By his own admission, Kainz Rognerud felt sorry for the pilots who supposedly deserved higher wages. He also blamed the "scant" pilot wages (reaching an average of 78,000 kroner or 9,400 dollars) on the low-cost airline Ryanair, which stirred a heated discussion.
"The Irish airline has with its aggressive pricing, expensive peripheral services and tax subsidies ruined many European airlines' business model," Kainz Rognerud wrote in his opinion piece titled "You Got Yourself to Blame for the Strike." Later, he accused Swedes for contributing to the strike by flying with Ryanair and other low-cost airlines instead of sticking to the largely state-owned SAS.
In her rebuttal to SVT's article, Svenska Dagbladet's editorial writer columnist Aleksandra Boscanin argued that the state-owned media giant spent its tax money promoting one of the conflicting parties and called the process "propaganda in the public service".
"This poses a problem, as the public service should be politically independent," Boscanin wrote, saying that SVT's abuse of tax money put the public confidence in the SVT at risk.
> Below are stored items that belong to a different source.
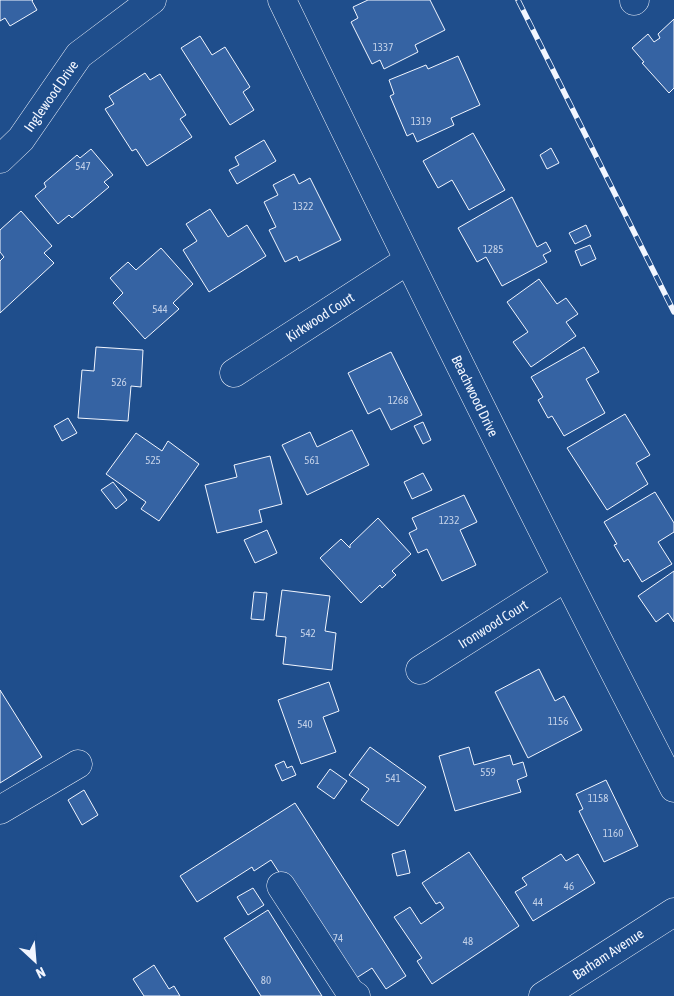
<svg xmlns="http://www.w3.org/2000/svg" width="674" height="996" font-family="'Asap Condensed',sans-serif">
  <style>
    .building { fill: #3563a3; stroke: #f2f6ff }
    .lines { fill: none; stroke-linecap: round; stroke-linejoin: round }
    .minor-casing { stroke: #f2f6ff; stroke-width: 29 }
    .minor { stroke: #1f4e8c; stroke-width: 28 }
    .rail-casing { stroke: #f2f6ff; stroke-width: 5.5 }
    .rail { stroke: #1f4e8c; stroke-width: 4; stroke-dasharray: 11; stroke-linecap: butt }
    .labels { text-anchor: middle; stroke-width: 4; stroke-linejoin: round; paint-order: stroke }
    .number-label { font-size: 11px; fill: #c3d1e8 }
    .street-label { font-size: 14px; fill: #f2f6ff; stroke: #1f4e8c }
  </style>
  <rect width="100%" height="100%" fill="#1f4e8c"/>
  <!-- building -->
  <path class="building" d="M 0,0 L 33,0 L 32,1 L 37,10 L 10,26 L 5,18 L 0,21 Z
    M 368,0 L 430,0 L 445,30 L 415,45 L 418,52 L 384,69 L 380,60 L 372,64 L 351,22 L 358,18 L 353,7 Z
    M 674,19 L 674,88 L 669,93 L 642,63 L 644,62 L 632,48 L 648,34 L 654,42 L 660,38 L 658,34 Z
    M 200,36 L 212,55 L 225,47 L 250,87 L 243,92 L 254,110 L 230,125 L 181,48 Z
    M 458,56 L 480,105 L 451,118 L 454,125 L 417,142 L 413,133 L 407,136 L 390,96 L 394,94 L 389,80 L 426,65 L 428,69 Z
    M 145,73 L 150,80 L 160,74 L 186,115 L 180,119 L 192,137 L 147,166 L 136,149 L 132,151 L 105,109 L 114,104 L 109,96 Z
    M 473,133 L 505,190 L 469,210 L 452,180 L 438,188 L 423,161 Z
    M 264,140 L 276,161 L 237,184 L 229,170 L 239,165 L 235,157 Z
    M 551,148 L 559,163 L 547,169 L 540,155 Z
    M 91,149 L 113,175 L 104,182 L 109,187 L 72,218 L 69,215 L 58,224 L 35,196 L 46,187 L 44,183 L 77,155 L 80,158 Z
    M 294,174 L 299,184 L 310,178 L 341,240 L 299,261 L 297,256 L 285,262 L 269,230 L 276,227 L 264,202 L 278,195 L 273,185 Z
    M 512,197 L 537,247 L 546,242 L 551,251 L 543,255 L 547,262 L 502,286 L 486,257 L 477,262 L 458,228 Z
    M 210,209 L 228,237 L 247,225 L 266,256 L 209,292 L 183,250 L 197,241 L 186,224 Z
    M 21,211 L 52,246 L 44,253 L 54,263 L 0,313 L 0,261 L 4,257 L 0,252 L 0,230 Z
    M 586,225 L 591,236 L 575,244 L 569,233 Z
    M 590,245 L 596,259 L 581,266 L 575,251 Z
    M 161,248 L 193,284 L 173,303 L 179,309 L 145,339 L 113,303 L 123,293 L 110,278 L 128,262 L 136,270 Z
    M 539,279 L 557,304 L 566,298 L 578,314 L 566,322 L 576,336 L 531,367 L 513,342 L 528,332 L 507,302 Z
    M 96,347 L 143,350 L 141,387 L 131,386 L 128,421 L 78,418 L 82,370 L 94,371 Z
    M 584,347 L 599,372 L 586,379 L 605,413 L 564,436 L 552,416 L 548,418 L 538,400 L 543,397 L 531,377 Z
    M 391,352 L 422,415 L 391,430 L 380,408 L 368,414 L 348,373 Z
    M 625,414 L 650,455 L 636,463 L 648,484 L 607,510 L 567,448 Z
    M 68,418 L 77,433 L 62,441 L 54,426 Z
    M 423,422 L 431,440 L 423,444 L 414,426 Z
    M 352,430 L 369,465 L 307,495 L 282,445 L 310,432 L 317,447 Z
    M 136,433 L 162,451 L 168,441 L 199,464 L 159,521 L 141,509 L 146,502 L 106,474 Z
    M 270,456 L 282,504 L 259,510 L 262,522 L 217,533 L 205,485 L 237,477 L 234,465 Z
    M 423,473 L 432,490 L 412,499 L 404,482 Z
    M 113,482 L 127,500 L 116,509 L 101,490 Z
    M 655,492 L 674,523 L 674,532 L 658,542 L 672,564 L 642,582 L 628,559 L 624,562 L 614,545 L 617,544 L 604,522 Z
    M 464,495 L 477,522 L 460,530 L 476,565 L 442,581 L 427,549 L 418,553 L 409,533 L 417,529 L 412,518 Z
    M 378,518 L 411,554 L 392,571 L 396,575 L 382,588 L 380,585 L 361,603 L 320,558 L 341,539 L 350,548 L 350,545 Z
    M 267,530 L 277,553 L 255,563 L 244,540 Z
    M 674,571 L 674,622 L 668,613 L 656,622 L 638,596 Z
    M 282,590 L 330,596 L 325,631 L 336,633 L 332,670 L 283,664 L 286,637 L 276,636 Z
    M 254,592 L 267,593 L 264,620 L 251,619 Z
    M 539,669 L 555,701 L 564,696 L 582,730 L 528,758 L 495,692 Z
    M 329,682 L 339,711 L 323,717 L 336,752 L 301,764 L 278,700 Z
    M 0,690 L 42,757 L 0,783 Z
    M 370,747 L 426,787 L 398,826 L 361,800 L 369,789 L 349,775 Z
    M 469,747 L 474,765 L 510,755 L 513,765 L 523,762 L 527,776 L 517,780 L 521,792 L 455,811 L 439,756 Z
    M 284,761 L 287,768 L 292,766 L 296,775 L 282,781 L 275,765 Z
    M 330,769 L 347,781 L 334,799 L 317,787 Z
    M 606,780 L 638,846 L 604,862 L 579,811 L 583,809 L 576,794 Z
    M 84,790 L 98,815 L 82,825 L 68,800 Z
    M 295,803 L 406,976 L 386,989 L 372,968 L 350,982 L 271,860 L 254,871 L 252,867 L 197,902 L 180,876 Z
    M 405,850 L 410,873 L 397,876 L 392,854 Z
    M 469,852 L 519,926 L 432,984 L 417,961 L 422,958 L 394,917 L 410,907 L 421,924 L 444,908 L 440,902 L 436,904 L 422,883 Z
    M 561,854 L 566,861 L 578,854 L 595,883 L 533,921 L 515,892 L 527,885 L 522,878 Z
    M 253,888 L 264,905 L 248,915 L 237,897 Z
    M 268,910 L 322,996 L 261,996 L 224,938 Z
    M 154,965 L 169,989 L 174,986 L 180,996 L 144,996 L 133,979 Z"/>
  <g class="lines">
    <defs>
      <path id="minor" d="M 282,0 C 409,264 539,527 674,788
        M 634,1 L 635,0
        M 0,159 L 21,139 L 79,55 L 152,0
        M 234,373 L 407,261
        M 420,670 L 565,578
        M 0,810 L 78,764
        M 281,886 L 350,992 L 356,996
        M 543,996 L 674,912"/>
    </defs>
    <!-- minor casing -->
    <use href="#minor" class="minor-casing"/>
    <!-- minor -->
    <use href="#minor" class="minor"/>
    <defs>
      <path id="rail" d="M 518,0 L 674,312"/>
    </defs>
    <!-- rail casing -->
    <use href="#rail" class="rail-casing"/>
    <!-- rail -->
    <use href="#rail" class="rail"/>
  </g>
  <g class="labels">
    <!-- number labels -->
    <g class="number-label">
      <text x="383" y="51">1337</text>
      <text x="421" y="125">1319</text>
      <text x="83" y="170">547</text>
      <text x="303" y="210">1322</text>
      <text x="493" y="253">1285</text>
      <text x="160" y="313">544</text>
      <text x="119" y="386">526</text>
      <text x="398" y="404">1268</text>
      <text x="153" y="464">525</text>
      <text x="312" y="464">561</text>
      <text x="449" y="524">1232</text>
      <text x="308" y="637">542</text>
      <text x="558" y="725">1156</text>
      <text x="305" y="728">540</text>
      <text x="488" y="776">559</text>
      <text x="393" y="782">541</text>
      <text x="598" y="802">1158</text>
      <text x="613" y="837">1160</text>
      <text x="569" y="890">46</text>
      <text x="538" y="906">44</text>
      <text x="338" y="942">74</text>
      <text x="468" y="945">48</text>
      <text x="266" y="984">80</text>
    </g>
    <!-- street labels -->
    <g class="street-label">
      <text transform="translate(51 96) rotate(-55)" y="5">Inglewood Drive</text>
      <text transform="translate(320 317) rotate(-33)" y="5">Kirkwood Court</text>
      <text transform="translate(475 396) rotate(64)" y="5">Beachwood Drive</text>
      <text transform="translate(493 624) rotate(-32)" y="5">Ironwood Court</text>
      <text transform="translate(608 954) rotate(-33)" y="5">Barham Avenue</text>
    </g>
  </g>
  <!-- north arrow -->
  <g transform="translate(35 961) rotate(154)" stroke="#1f4e8c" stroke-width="4" paint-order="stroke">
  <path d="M0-4L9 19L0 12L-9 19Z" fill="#f2f6ff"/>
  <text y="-8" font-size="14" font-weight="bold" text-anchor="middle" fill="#f2f6ff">N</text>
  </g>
</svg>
"Maybe it was unnecessary to wage a war for this piece. Neither the strike itself, nor the timing to coincide with European Football Championship proved a particular success," he said.
The strike affected some 100,000 passengers and took a serious toll on Sweden's air traffic. Moreover, the new agreement is going to cost SAS a pretty penny, as the company has reportedly been losing tens of millions of kroner every day the strike has been going on.
The arrival of the low-cost airlines, led SAS's business into the red. To become profitable again, the airline had to cut its losses through selling its stakes in other airlines, reducing salaries, pensions and retirement plans and trading non-core assets such as luxury hotels in central Copenhagen.